(EXCERPT PROVIDED Opens)

Tuesday, February 26, 2013

A Lull Before The Snow

The rains came in the night. At some point it must have been frozen. I listened to the sound of dried rice tinkling on the metal roof off and on while I slept.





















By mid-afternoon it was over and the sun joked about coming out. It was enough to get me outside despite the persistent wind. A few of the baby helleborus are blooming. The blooms may not survive the coming cold.





















All of my hellebores are gifted or pilfered seedlings. After seeing how readily they self sow, it is not a plant I would willingly pay good money for. When they do bloom the flower I get is a genetic roll of the bumbling bees.





















The little Crocus sieberi atticus 'Firefly' blooms on in a meager sun in hopes of being impollinated before the snows come.

(EXCERPT PROVIDED Closes)
(DATA LISTING Opens)

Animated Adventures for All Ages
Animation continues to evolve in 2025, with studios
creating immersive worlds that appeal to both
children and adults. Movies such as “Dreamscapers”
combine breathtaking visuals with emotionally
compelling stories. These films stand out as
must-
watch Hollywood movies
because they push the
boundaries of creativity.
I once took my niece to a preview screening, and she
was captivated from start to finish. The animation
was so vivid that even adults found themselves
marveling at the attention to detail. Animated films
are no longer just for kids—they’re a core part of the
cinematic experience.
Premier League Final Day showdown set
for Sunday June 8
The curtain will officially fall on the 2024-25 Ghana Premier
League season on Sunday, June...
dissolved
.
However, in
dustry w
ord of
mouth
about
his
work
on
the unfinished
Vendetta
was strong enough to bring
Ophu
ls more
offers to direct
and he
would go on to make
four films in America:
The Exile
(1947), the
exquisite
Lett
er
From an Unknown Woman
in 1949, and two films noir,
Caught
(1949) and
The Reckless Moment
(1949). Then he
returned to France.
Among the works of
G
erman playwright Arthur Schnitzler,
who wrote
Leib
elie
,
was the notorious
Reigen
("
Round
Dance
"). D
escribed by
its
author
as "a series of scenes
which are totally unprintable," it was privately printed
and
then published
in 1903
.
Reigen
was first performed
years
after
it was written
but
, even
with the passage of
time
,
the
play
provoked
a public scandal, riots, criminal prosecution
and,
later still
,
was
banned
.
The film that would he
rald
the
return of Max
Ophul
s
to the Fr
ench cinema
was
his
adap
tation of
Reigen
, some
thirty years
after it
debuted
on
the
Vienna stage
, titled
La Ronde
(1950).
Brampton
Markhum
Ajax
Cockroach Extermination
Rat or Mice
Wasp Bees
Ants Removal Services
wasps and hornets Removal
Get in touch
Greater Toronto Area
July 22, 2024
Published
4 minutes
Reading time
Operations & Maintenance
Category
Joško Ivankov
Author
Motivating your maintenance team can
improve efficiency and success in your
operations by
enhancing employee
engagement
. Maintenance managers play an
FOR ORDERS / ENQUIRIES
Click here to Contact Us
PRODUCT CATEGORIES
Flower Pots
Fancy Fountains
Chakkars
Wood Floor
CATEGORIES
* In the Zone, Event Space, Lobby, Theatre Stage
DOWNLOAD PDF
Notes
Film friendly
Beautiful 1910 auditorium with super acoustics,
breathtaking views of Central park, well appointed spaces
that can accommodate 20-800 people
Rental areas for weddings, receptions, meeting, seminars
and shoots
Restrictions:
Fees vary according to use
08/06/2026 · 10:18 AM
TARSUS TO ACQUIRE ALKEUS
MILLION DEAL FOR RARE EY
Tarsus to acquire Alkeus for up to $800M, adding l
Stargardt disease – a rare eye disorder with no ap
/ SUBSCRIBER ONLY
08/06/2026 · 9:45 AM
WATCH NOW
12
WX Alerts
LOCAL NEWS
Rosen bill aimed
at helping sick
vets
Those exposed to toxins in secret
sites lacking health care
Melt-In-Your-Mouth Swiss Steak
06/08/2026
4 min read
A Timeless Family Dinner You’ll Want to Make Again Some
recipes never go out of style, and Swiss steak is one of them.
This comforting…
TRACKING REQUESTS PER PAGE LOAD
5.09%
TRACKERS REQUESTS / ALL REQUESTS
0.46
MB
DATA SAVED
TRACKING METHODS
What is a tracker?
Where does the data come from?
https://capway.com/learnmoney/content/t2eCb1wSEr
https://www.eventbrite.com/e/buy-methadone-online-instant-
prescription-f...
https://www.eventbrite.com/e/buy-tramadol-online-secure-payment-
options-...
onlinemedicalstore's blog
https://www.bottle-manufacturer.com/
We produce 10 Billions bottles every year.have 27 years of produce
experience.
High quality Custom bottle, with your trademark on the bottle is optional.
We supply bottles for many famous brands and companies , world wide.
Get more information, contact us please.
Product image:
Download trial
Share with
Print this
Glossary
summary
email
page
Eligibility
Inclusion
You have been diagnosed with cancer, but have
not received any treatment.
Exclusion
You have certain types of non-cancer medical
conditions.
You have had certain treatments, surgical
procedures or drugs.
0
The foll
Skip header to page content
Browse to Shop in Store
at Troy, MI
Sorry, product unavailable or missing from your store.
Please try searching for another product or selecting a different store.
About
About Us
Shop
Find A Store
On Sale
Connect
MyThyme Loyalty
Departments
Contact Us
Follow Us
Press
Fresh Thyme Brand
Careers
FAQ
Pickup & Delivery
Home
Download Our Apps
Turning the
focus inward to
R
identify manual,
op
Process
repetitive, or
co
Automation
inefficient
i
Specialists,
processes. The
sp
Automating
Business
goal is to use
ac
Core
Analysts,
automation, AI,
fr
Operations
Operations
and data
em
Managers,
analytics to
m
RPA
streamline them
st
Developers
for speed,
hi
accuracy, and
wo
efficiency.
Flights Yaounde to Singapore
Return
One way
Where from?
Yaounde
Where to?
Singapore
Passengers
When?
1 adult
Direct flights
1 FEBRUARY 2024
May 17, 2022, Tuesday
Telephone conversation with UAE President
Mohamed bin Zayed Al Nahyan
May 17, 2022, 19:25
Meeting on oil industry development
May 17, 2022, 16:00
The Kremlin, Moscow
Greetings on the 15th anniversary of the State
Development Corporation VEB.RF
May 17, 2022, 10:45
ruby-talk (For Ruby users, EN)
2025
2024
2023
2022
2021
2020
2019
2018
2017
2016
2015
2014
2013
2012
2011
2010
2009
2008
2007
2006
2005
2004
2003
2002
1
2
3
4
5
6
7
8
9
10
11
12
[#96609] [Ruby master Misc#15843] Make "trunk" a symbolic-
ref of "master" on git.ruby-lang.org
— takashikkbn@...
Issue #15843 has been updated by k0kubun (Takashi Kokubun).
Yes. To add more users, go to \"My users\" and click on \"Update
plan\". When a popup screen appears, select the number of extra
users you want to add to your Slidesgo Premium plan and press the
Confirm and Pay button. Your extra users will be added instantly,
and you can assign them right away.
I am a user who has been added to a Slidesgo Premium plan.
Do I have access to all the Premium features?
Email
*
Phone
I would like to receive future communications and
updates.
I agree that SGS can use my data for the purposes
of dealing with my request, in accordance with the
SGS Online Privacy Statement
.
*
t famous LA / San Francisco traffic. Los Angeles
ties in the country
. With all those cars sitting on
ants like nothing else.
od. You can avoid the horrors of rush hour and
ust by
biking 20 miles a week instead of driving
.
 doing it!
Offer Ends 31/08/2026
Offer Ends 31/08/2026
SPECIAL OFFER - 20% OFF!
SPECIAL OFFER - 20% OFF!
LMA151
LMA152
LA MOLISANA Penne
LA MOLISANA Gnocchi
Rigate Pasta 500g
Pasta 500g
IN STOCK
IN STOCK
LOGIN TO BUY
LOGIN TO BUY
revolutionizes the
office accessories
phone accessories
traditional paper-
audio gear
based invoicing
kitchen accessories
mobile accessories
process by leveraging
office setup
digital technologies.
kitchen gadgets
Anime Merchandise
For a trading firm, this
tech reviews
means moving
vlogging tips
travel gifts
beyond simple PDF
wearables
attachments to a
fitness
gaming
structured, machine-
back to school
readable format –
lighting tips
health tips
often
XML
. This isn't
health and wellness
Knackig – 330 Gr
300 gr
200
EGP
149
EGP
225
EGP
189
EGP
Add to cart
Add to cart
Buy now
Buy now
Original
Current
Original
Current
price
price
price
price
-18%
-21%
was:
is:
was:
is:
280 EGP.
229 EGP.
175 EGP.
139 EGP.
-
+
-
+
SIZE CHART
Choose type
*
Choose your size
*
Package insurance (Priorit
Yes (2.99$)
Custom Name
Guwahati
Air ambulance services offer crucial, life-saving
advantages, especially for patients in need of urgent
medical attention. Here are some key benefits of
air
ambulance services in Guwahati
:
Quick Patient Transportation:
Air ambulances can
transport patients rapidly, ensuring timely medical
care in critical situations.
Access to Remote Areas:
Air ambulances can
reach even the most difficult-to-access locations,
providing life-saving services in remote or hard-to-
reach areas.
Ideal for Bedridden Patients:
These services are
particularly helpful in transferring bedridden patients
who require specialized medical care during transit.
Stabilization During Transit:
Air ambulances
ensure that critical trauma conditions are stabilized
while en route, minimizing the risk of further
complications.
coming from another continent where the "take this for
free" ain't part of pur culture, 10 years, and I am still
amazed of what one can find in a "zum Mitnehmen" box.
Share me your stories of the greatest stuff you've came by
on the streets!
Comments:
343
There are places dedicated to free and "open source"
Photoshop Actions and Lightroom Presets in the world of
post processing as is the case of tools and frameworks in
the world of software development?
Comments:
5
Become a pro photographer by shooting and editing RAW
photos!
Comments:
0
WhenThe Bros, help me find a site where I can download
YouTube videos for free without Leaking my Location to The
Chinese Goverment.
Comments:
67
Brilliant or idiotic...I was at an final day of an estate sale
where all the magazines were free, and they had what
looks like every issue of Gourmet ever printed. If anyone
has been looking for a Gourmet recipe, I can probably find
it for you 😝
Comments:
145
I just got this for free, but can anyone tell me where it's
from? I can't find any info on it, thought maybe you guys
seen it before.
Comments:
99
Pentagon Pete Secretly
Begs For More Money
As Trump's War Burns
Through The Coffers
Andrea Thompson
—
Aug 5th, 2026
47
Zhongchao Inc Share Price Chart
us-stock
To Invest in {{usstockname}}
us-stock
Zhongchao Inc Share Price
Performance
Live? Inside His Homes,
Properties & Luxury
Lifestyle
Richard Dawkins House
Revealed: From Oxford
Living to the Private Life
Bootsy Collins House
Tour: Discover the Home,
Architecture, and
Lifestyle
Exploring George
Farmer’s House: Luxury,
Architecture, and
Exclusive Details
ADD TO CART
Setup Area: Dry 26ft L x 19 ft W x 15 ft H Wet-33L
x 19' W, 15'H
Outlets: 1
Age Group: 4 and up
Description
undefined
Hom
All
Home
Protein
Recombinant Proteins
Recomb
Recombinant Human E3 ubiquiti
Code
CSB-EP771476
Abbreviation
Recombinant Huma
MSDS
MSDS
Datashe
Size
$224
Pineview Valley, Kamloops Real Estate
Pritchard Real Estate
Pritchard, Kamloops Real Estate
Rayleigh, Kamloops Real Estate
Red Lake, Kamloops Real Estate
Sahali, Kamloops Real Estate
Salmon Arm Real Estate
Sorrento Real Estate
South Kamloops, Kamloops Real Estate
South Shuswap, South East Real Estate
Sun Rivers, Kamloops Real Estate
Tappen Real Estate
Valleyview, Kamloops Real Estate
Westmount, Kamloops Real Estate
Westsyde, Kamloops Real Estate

(DATA LISTING Closes)

→ **TASKS FOR THIS EXERCISE**
a – In the blog post, where did all of the writer's hellebores come from?
b – Sum up the blog post in two sentences.
c – Rewrite the blog post's paragraph that begins "All of my hellebores are gifted" as a shorter version that keeps its main facts.

→ **PER-TASK ANSWERS**
a – They are all gifted or pilfered seedlings.

b – Rain fell in the night, frozen at some point so that it tinkled like dried rice on the metal roof, and by mid-afternoon it was over and the weak sun drew the writer outside despite the wind. A few baby hellebores are blooming, though the blooms may not survive the coming cold, and the crocus 'Firefly' blooms in a meager sun in hopes of being pollinated before the snows come.

c – The writer's hellebores are all gifted or pilfered seedlings. Because they self-sow so readily, the writer would not willingly pay good money for them. Each bloom is a genetic roll of the bumbling bees.